── TEXT SEGMENT

Gibbs Dube | Washington  19 May 2011

Millions of Zimbabweans have received food aid over the past decade as the 
country’s agricultural sector collapsed under the impact of a chaotic land 
reform program, but now South African churches are collecting food to send 
to what might seem an unlikely group of recipients: aging white commercial 
farmers left destitute in the process.

Commercial Farmers Union Agricultural Recovery and Compensation manager Ben 
Gilpin said his organization will channel the food packages to the farmers 
who are mostly over the age of 65, have no source of income and are no 
longer able to work.

The union will also urge the British government, which has scaled back such 
assistance, to step it up again, and ask the Zimbabwean government to lend a 
hand.

Gilpin said former commercial farmers receiving such aid lost their 
financial assets in the seizure of their farms, saw their savings wiped out 
by the hyperinflation that ravaged the Zimbabwean economy through early 
2009, and have no pensions.

────

- WHAT YOU WILL DO -
**1)** Edit the records from their first line through the line containing "динамические характеристики автомобиля, но", changing "Merchandise" to "Fanartikel" and leaving everything else as it is. Return only those lines.
**2)** Continue the report on food aid for former white commercial farmers in Zimbabwe from the point where it stops.
The records have no connection to the report.

── RECORD SET

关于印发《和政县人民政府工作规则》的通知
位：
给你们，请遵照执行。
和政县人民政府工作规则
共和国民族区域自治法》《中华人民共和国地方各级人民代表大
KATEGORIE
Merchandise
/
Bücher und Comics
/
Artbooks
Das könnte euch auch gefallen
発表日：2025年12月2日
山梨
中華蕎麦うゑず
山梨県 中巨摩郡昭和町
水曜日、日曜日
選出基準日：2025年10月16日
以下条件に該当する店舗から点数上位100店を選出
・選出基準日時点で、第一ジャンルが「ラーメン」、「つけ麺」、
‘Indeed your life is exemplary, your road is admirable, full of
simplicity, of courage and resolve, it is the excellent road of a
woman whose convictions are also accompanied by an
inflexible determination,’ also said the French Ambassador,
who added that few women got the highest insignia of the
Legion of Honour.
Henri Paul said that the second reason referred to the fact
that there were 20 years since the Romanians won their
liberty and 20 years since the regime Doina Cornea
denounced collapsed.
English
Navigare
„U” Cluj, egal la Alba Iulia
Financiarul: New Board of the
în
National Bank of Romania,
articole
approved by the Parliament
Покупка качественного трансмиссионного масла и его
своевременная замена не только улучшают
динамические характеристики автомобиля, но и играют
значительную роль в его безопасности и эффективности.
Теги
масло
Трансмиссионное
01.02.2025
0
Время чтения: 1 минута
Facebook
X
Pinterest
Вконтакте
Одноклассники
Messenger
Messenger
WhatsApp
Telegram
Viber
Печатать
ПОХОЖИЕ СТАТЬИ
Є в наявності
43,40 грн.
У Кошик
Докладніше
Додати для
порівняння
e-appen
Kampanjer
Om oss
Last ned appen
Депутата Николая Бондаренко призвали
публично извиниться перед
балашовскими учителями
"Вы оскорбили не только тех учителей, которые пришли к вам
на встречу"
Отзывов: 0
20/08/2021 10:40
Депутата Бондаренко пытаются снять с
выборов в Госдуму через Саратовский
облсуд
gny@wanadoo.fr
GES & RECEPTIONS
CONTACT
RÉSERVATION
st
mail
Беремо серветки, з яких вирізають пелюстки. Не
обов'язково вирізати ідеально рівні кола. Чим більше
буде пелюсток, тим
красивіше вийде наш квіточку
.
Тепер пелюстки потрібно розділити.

────

- YOUR WRITTEN ANSWERS -
**1)**
关于印发《和政县人民政府工作规则》的通知
位：
给你们，请遵照执行。
和政县人民政府工作规则
共和国民族区域自治法》《中华人民共和国地方各级人民代表大
KATEGORIE
Fanartikel
/
Bücher und Comics
/
Artbooks
Das könnte euch auch gefallen
発表日：2025年12月2日
山梨
中華蕎麦うゑず
山梨県 中巨摩郡昭和町
水曜日、日曜日
選出基準日：2025年10月16日
以下条件に該当する店舗から点数上位100店を選出
・選出基準日時点で、第一ジャンルが「ラーメン」、「つけ麺」、
‘Indeed your life is exemplary, your road is admirable, full of
simplicity, of courage and resolve, it is the excellent road of a
woman whose convictions are also accompanied by an
inflexible determination,’ also said the French Ambassador,
who added that few women got the highest insignia of the
Legion of Honour.
Henri Paul said that the second reason referred to the fact
that there were 20 years since the Romanians won their
liberty and 20 years since the regime Doina Cornea
denounced collapsed.
English
Navigare
„U” Cluj, egal la Alba Iulia
Financiarul: New Board of the
în
National Bank of Romania,
articole
approved by the Parliament
Покупка качественного трансмиссионного масла и его
своевременная замена не только улучшают
динамические характеристики автомобиля, но и играют

**2)**
He said some farmers sunk large amounts into farm improvements only to be 
driven off their farms by liberation war veterans and other supporters of 
President Robert Mugabe who launched land reform in 2000. Most large farms 
ended up in the hands of senior officials of Mr. Mugabe’s ZANU-PF party – 
Mr. Mugabe’s own family holds several.

Development worker Liberty Bhebhe said food handouts from South African 
churches should also go to the thousands who lost their livelihoods as a 
result of land reform.

“We understand that the General Plantation and Agricultural Workers Union is 
currently assessing the needs of ex-farm workers who also need help in terms 
of food aid and other basic necessities,” Bhebhe told VOA Studio 7 reporter 
Gibbs Dube.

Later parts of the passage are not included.